Della Torre and Miranda walked back along the coast road to the old town, through the gate, and into the wide, elegant Stradun. From there they made their way up the alleys to the house where Strumbić had taken della Torre the previous day.
Strumbić had given him the keys, a heavy iron one with an ornate trefoil as well as two smaller ones for the modern locks. The door opened with a sepulchral groan. They walked through the house in the gloom, Miranda trailing behind, looking curiously through the rooms, and finally reached the terrace at the top.
“And now we wait for them to find us?” Miranda said, taking a seat on one of the wrought-iron chairs.
“Yes.”
“And then?”
“Then Julius will tell us what we need to know.”
The Americans came within the hour. There was a knock on the door. Della Torre looked over t
he railing of the terrace and saw two of them. As he did, he was spotted by a third man farther up the alley, towards the city walls, and a fourth at the Stradun end of the alley.
The game was on, much sooner than he’d expected.
The knocking stopped. Della Torre chanced another look down and saw the men disappearing into the house. Strumbić had promised to get him and Miranda out before the Americans could get hold of them. Della Torre felt abandoned.
He looked around for something with which to bar the terrace door. The best he could do was a couple of heavy ceramic pots. He shifted them, scraping the terracotta tiles, but he knew it was no more than a token effort. Miranda watched, uneasy. They were cornered.
Della Torre cursed Strumbić under his breath. There was no other way off the terrace. To one side, the roof of the neighbouring house was a full storey lower; the one on the other side was too high to climb. The alleys were narrow, but unlike those in Korčula, they were too broad to jump.
He heard the shutters of the house opposite swing open. For a moment his hopes rose that the refugees living there might intervene. He was about to shout for help when surprise silenced him. A plank started sliding out from the open window. A thick, solid scaffolding board, like a mottled brown tongue. It wobbled dangerously as it drew close to the terrace railings.
A familiar face appeared in the window, puce with effort.
“Lend a hand. Grab the other end before it drops,” Strumbić grunted at him. Della Torre finally reacted, reaching across to grab the end of the plank and guide it until it was resting on the balcony rail.
Miranda looked at della Torre with shock, her expression asking what the hell was going on, what risk she was being asked to take. Although there was only a three-metre distance between the buildings, they were four storeys up from a hard stone pavement.
“Come on,” Strumbić called out from the open window. “Don’t fuck around now. The woman first.”
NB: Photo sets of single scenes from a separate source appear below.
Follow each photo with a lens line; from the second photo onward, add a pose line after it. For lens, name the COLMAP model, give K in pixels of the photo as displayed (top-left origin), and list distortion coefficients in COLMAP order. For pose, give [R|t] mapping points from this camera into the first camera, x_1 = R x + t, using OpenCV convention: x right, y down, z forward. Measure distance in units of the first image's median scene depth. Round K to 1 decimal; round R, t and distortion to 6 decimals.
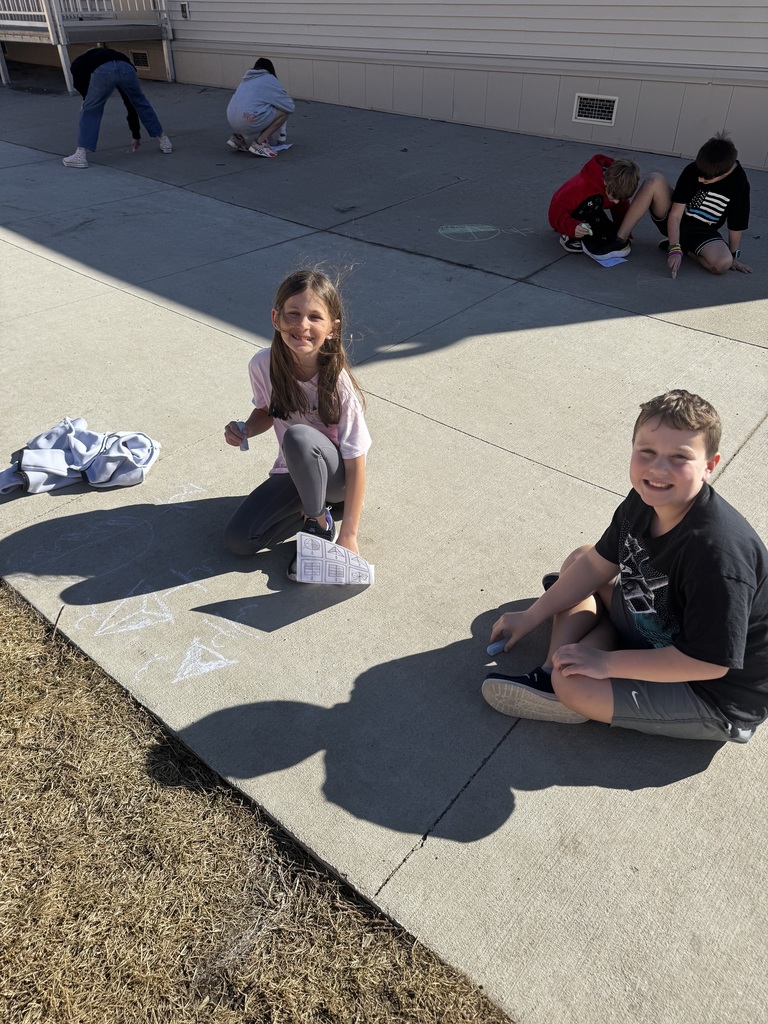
lens RADIAL K [[719.8, 0, 384.3], [0, 719.8, 513.8], [0, 0, 1]] dist [0.006008, -0.001206]
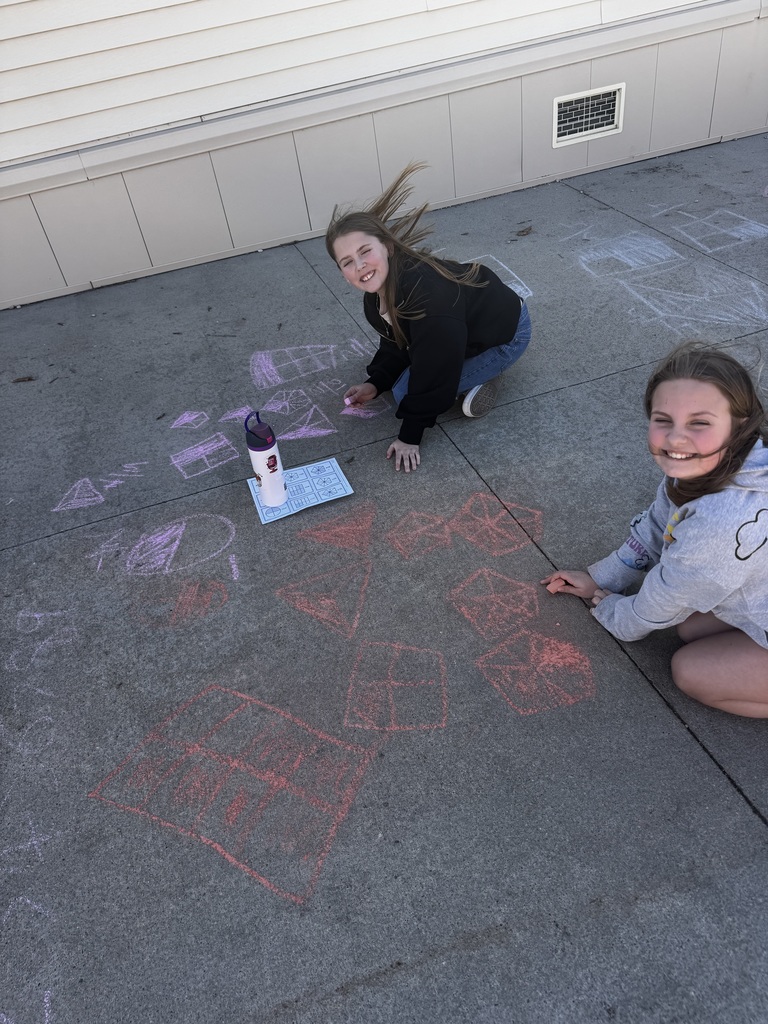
lens RADIAL K [[719.8, 0, 382.2], [0, 719.8, 512.4], [0, 0, 1]] dist [0.006008, -0.001206]
pose [[0.502167, -0.609857, 0.613109, -0.328645], [0.608428, 0.752985, 0.250658, -0.570449], [-0.614527, 0.247160, 0.749178, 0.757574]]
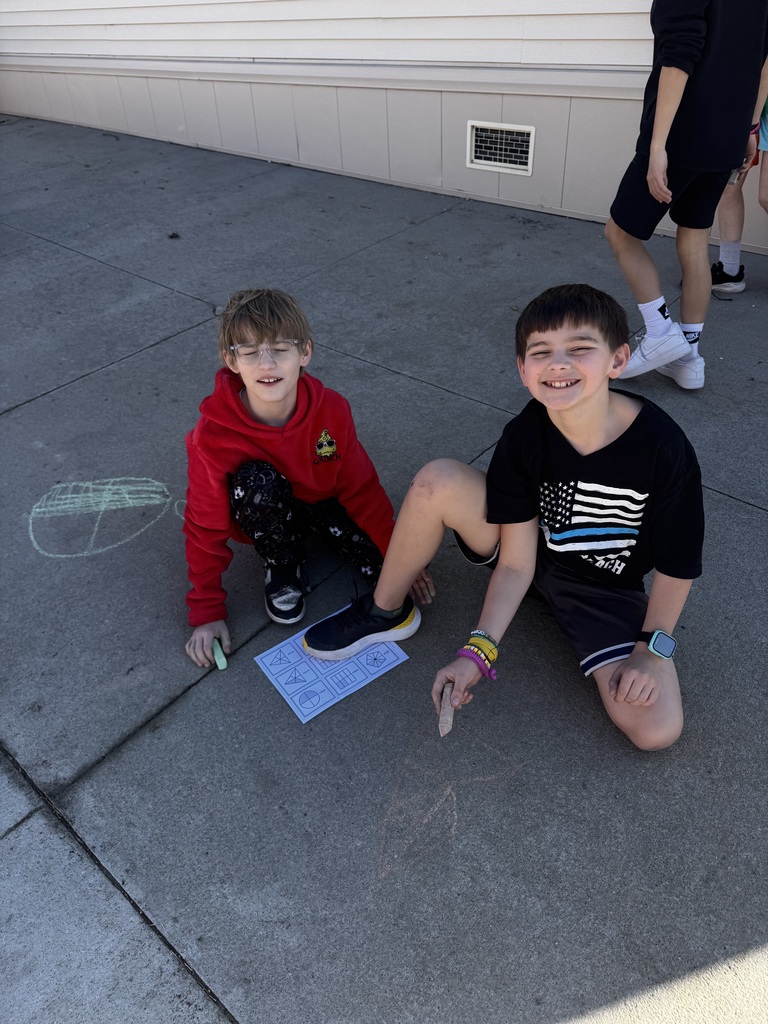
lens RADIAL K [[719.8, 0, 382.7], [0, 719.8, 509.9], [0, 0, 1]] dist [0.006008, -0.001206]
pose [[0.998053, -0.024795, -0.057234, 0.225389], [0.025765, 0.999536, 0.016269, -0.281839], [0.056804, -0.017712, 0.998228, 0.410569]]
Della Torre heard the men coming up through the house and knew he had no choice but to move fast. The board was wide and solid and extended deep into the house opposite. If it had been laid across the ground he could have danced a waltz on it without worrying about falling off. But at that vertiginous height, with Dubrovnik spread below them, della Torre became dizzy even contemplating the crossing. But he did what he had to. He lifted Miranda onto the board and urged her across.